I turned in my manuscript for the sequel, THE BONES OF THE EARTH, two weeks ago. I’ve got the third book to write, I’ve got some interviews to answer, and a few guest posts/guest blogs to write.
But in the last two weeks, I’ve written maybe 400 words total. Considering my daily goal is 400 words, this is failure by any measurement I’ve ever used.
Usually, I’d be able to use this as great self-motivation. See, when it comes down to it, the thing that motivates me the most is guilt. In my writing, that usually means giving myself a daily guilt trip to start writing, to get past the first 200 words, to not stop at 350 words (you lazy bastard), to keep writing past 400 if it’s going really well (because what if it doesn’t go so well tomorrow). That sounds a little harsh, writing it all out like that, but it’s what works for me.
Except it hasn’t been working. I sit down to write and stare at the blinking cursor, and let myself get distracted by the endless internet, and the usual guilt trip just makes me avoid looking back at that empty, blinking cursor even more. The usually-motivating guilt just makes me feel worse, and so I do less writing, which makes me berate myself more, which makes me guiltier…

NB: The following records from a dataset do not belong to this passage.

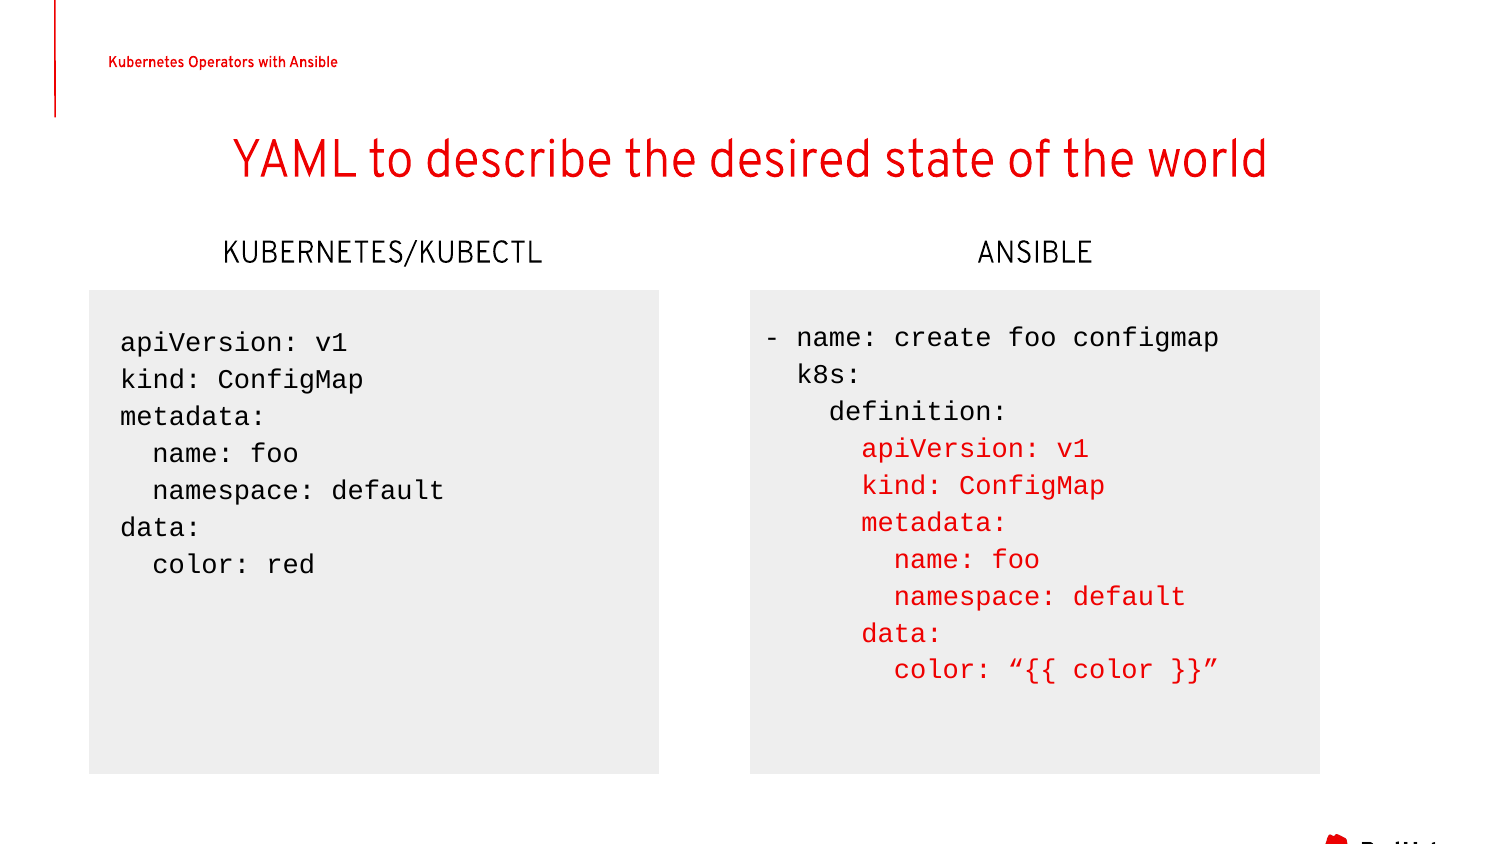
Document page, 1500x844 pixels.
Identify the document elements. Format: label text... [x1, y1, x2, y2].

text_box data: [119, 509, 208, 545]
text_box name: foo [763, 541, 1062, 577]
text_box kind: ConfigMap [763, 467, 1132, 503]
text_box metadata: [119, 398, 278, 434]
text_box definition: [763, 393, 1027, 429]
text_box apiVersion: v1 [763, 430, 1114, 466]
text_box color: “{{ color }}” [763, 651, 1255, 688]
text_box data: [763, 614, 957, 651]
text_box color: red [119, 546, 331, 582]
text_box - name: create foo configmap [763, 319, 1255, 355]
text_box metadata: [763, 504, 1027, 540]
text_box name: foo [119, 435, 313, 471]
text_box [0, 0, 1500, 844]
text_box apiVersion: v1 [120, 324, 366, 361]
text_box kind: ConfigMap [119, 361, 383, 398]
text_box namespace: default [763, 577, 1220, 614]
picture [1317, 834, 1438, 844]
text_box namespace: default [119, 472, 470, 508]
text_box k8s: [763, 356, 869, 392]
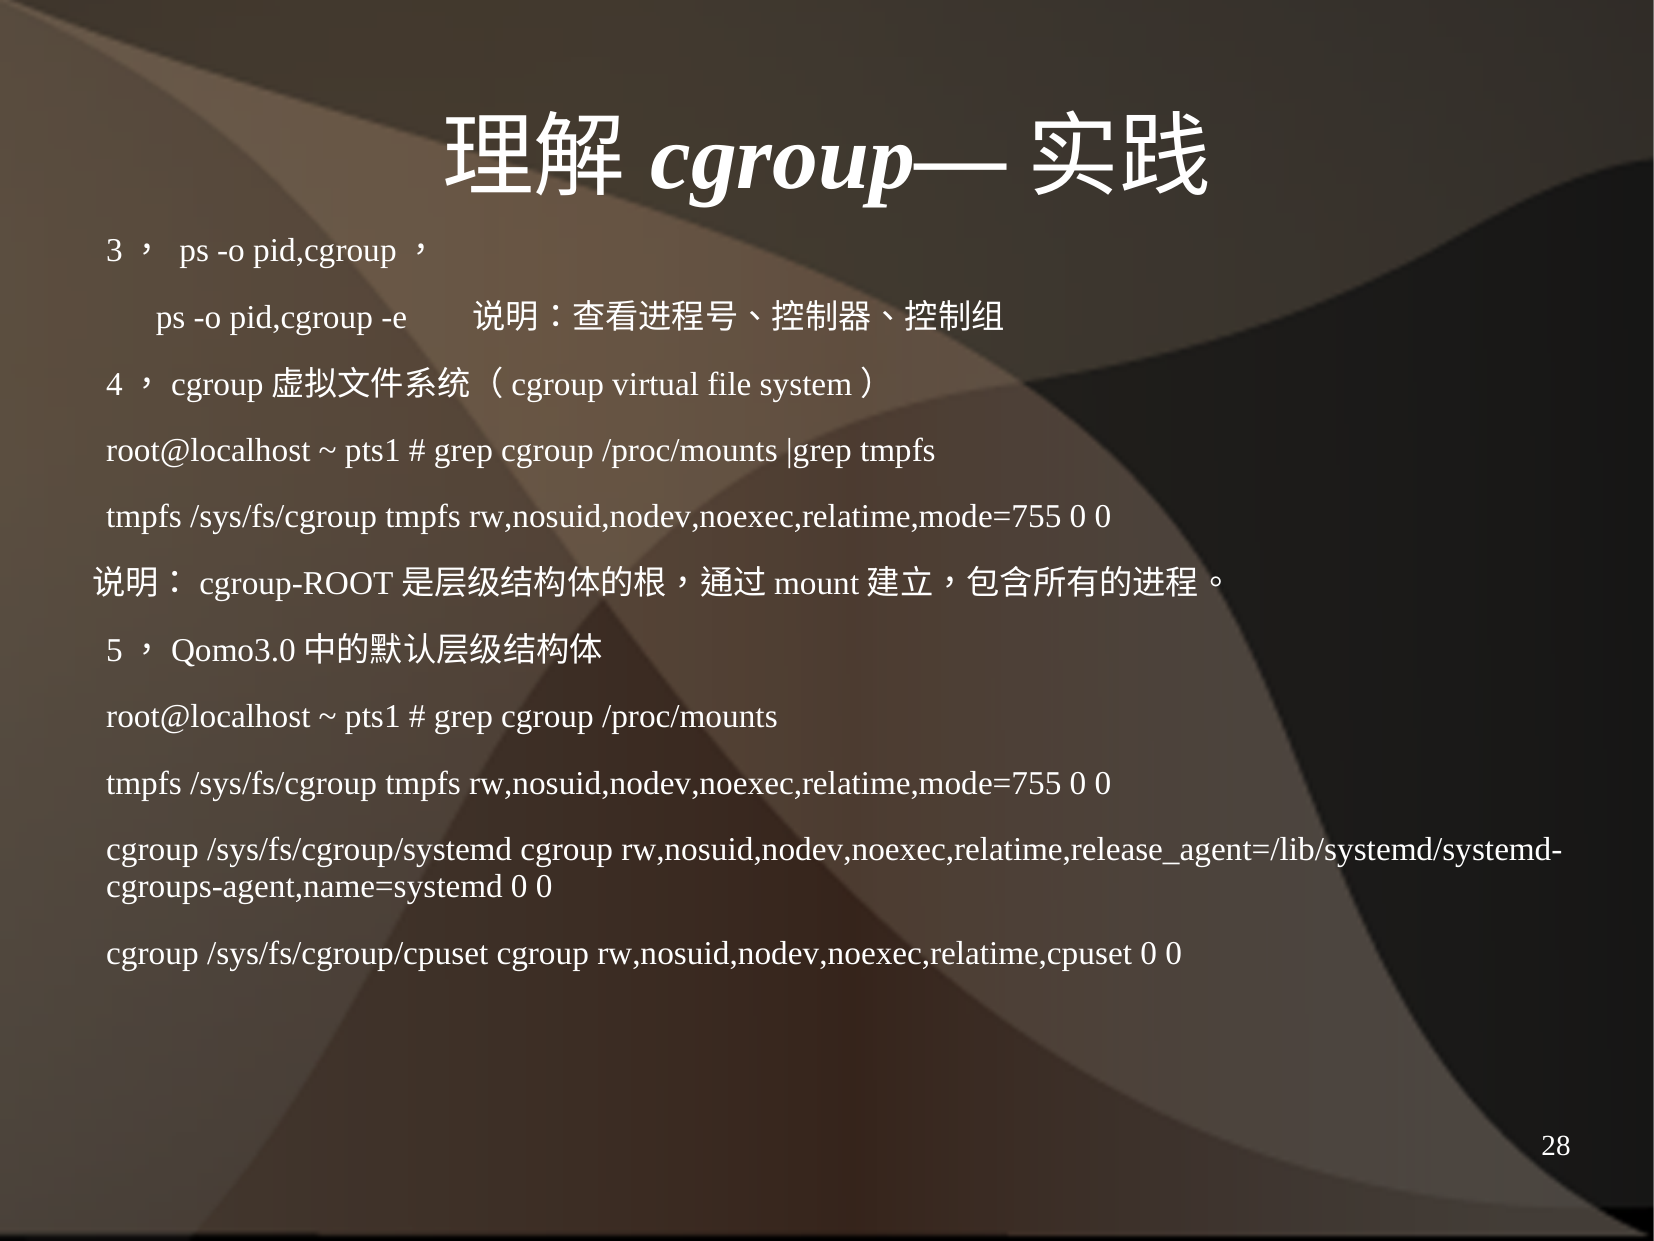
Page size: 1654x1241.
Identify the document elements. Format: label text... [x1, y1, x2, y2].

title 理解cgroup—实践 [82, 49, 1571, 232]
list 3， ps -o pid,cgroup， ps -o pid,cgroup -e 说明：查看进程号、控制器、控制组 4，cgroup虚拟文件系统（cgroup virtual file system） root@localhost ~ pts1 # grep cgroup /proc/mounts |grep tmpfs tmpfs /sys/fs/cgroup tmpfs rw,nosuid,nodev,noexec,relatime,mode=755 0 0 说明：cgroup-ROOT是层级结构体的根，通过mount建立，包含所有的进程。 5，Qomo3.0中的默认层级结构体 root@localhost ~ pts1 # grep cgroup /proc/mounts tmpfs /sys/fs/cgroup tmpfs rw,nosuid,nodev,noexec,relatime,mode=755 0 0 cgroup /sys/fs/cgroup/systemd cgroup rw,nosuid,nodev,noexec,relatime,release_agent=/lib/systemd/systemd-cgroups-agent,name=systemd 0 0 cgroup /sys/fs/cgroup/cpuset cgroup rw,nosuid,nodev,noexec,relatime,cpuset 0 0 [35, 232, 1571, 1184]
picture [0, 0, 1654, 1241]
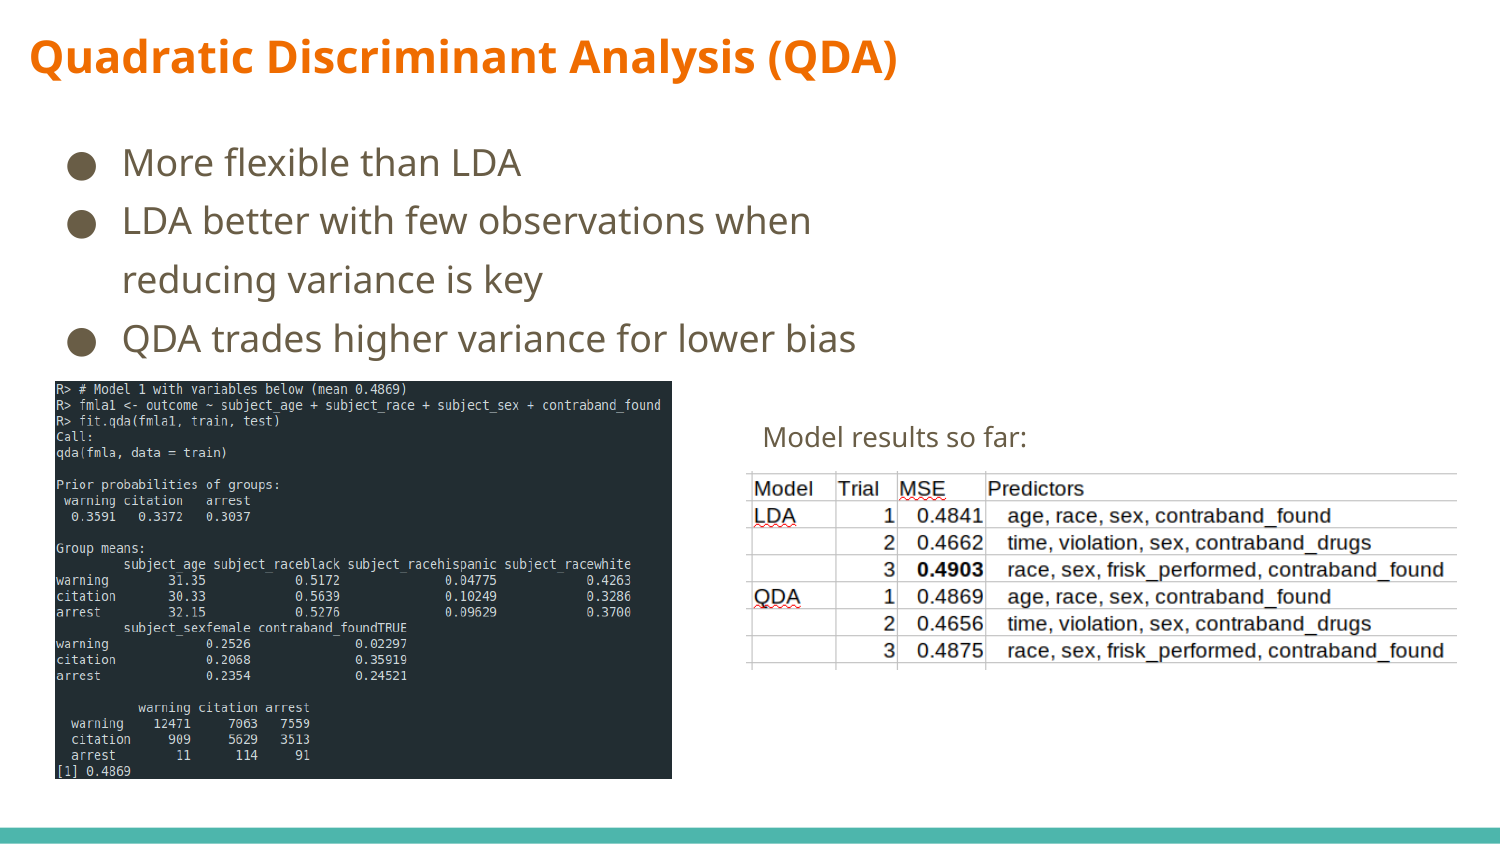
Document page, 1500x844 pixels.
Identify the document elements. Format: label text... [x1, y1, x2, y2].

title Quadratic Discriminant Analysis (QDA) [13, 9, 948, 126]
picture [746, 471, 1457, 670]
list More flexible than LDA LDA better with few observations when reducing variance is key QDA trades higher variance for lower bias [31, 113, 966, 513]
picture [54, 381, 672, 779]
list Model results so far: [747, 407, 1456, 465]
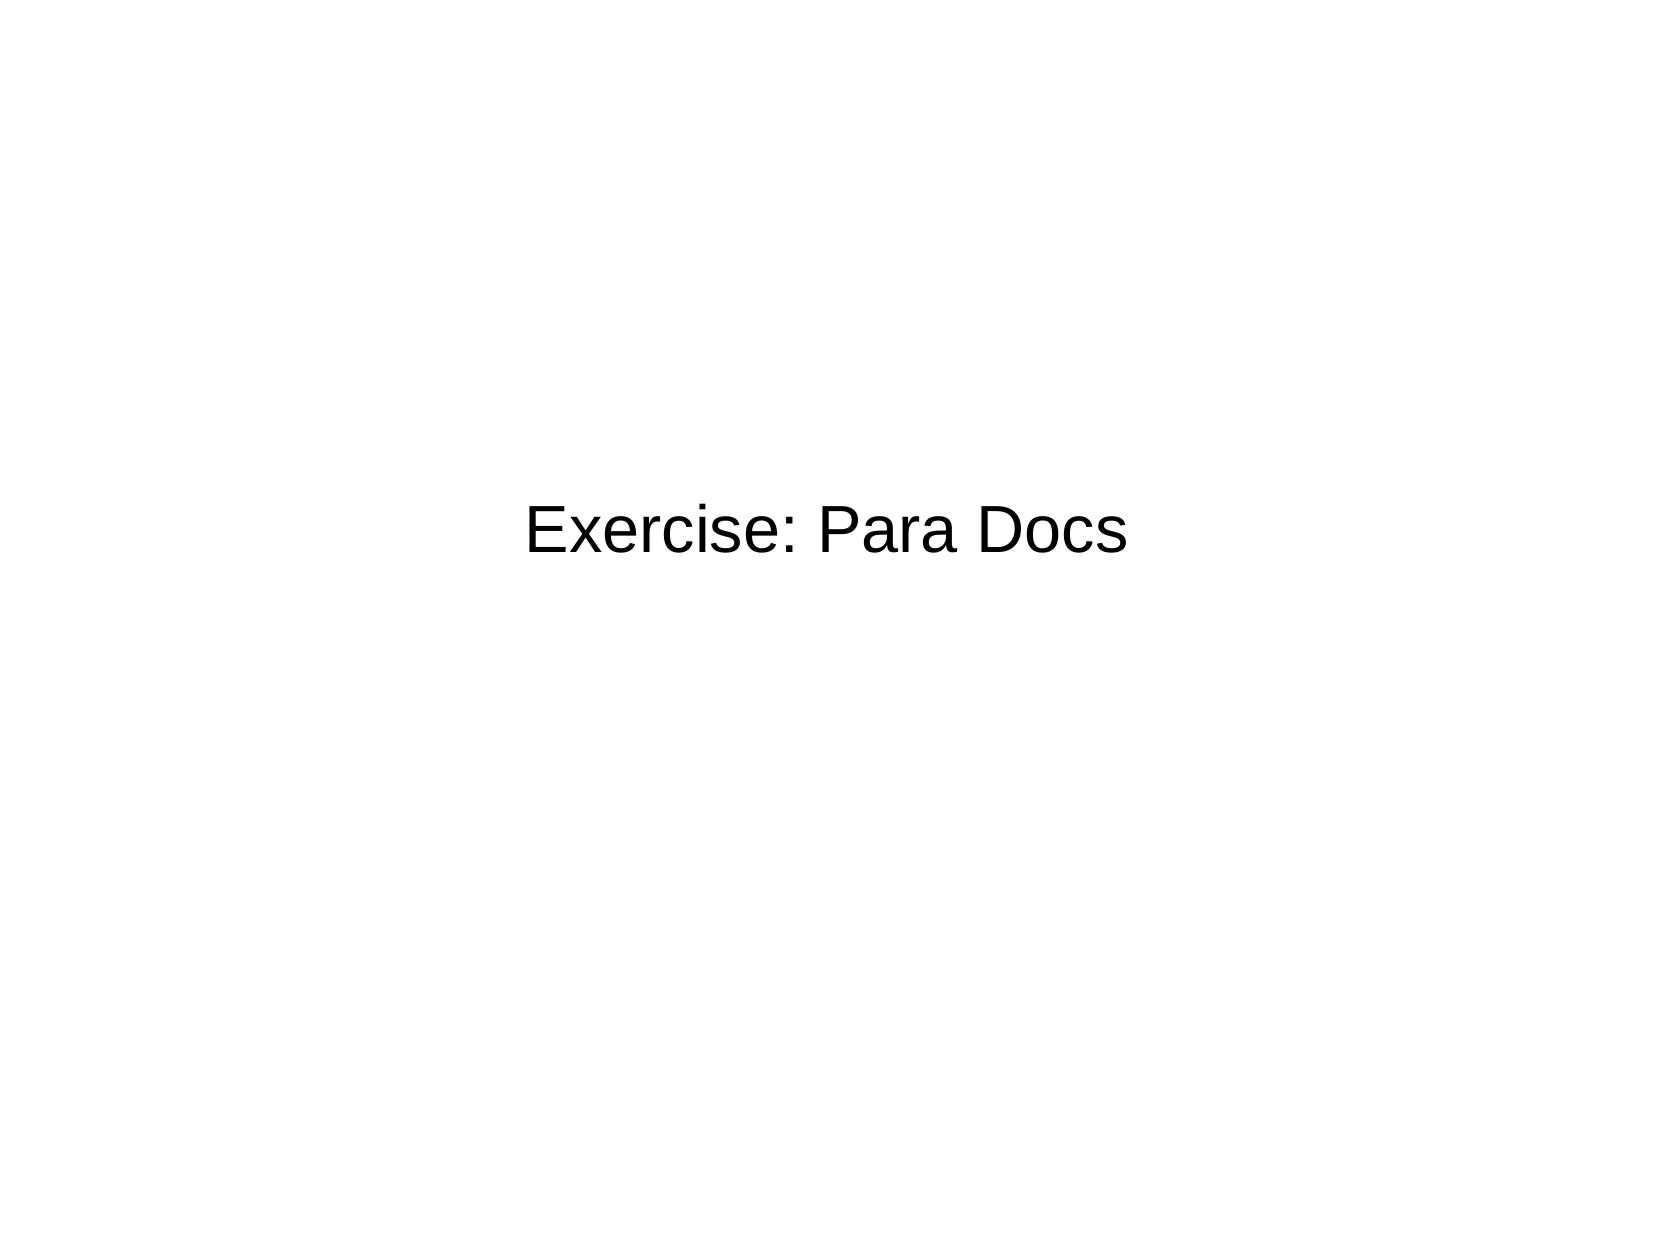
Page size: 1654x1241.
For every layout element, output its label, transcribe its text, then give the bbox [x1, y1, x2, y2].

subtitle Exercise: Para Docs [82, 49, 1571, 1010]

I got caught in a sneaky guilt spiral.
I had an epiphany the other night, when a simple “How’s it going?” text from a writer friend resulted in a too-honest, half-panicked response from me, where I admitted for the first time that writing, lately, was not going great at all. That simple admission was what I needed to realize that I wasn’t being a lazy writer, I wasn’t procrastinating into oblivion. Something was wrong, and–as cliche as it is–acceptance of that was the first step to recovery.
So I let myself off the hook. With deadlines looming, I told myself it was okay to only write 50 words. It was okay to get distracted online. It was okay to not even make it to my computer and spend way too much time watching mindless TV dramas. It’s okay not to be a writer, for just a little while.
The jury’s still out on if that’s actually helped: out of the last five days, I’ve written anything on two of them…but one of those days, I wrote nearly 700 words. That’s not nothing. Maybe it’s an anomaly. With the same deadlines looming even closer, I hope it’s not. But it’s about the small steps at this point. It’s about making writing not feel like a chore again, about slowly turning my guilt back into motivation…and that has to start somewhere.
I wish I had a better ending for this. (Endings are always the hardest to get just right.) I wasn’t going to post this at all; I have a hard enough time talking publicly about myself when it’s fun, exciting stuff. But…
As an aspiring writer, I always loved seeing authors talk openly about money, about life balance, about reality. It felt like an unprecedented insight into the life I wanted. It felt like research, and any writer worth their salt will tell you research is vital.
I’m an author now. (If I say it often enough, it’ll feel real eventually.) When I signed my first contract, I decided I wanted to be the kind of author who documented the whole process. The kind of author who aspiring writers could look to for one account of what it’s really like.
So this is what it’s like, for me at least. Mostly good, with some scary sprinkled in for added flavor. That’s life, I suppose.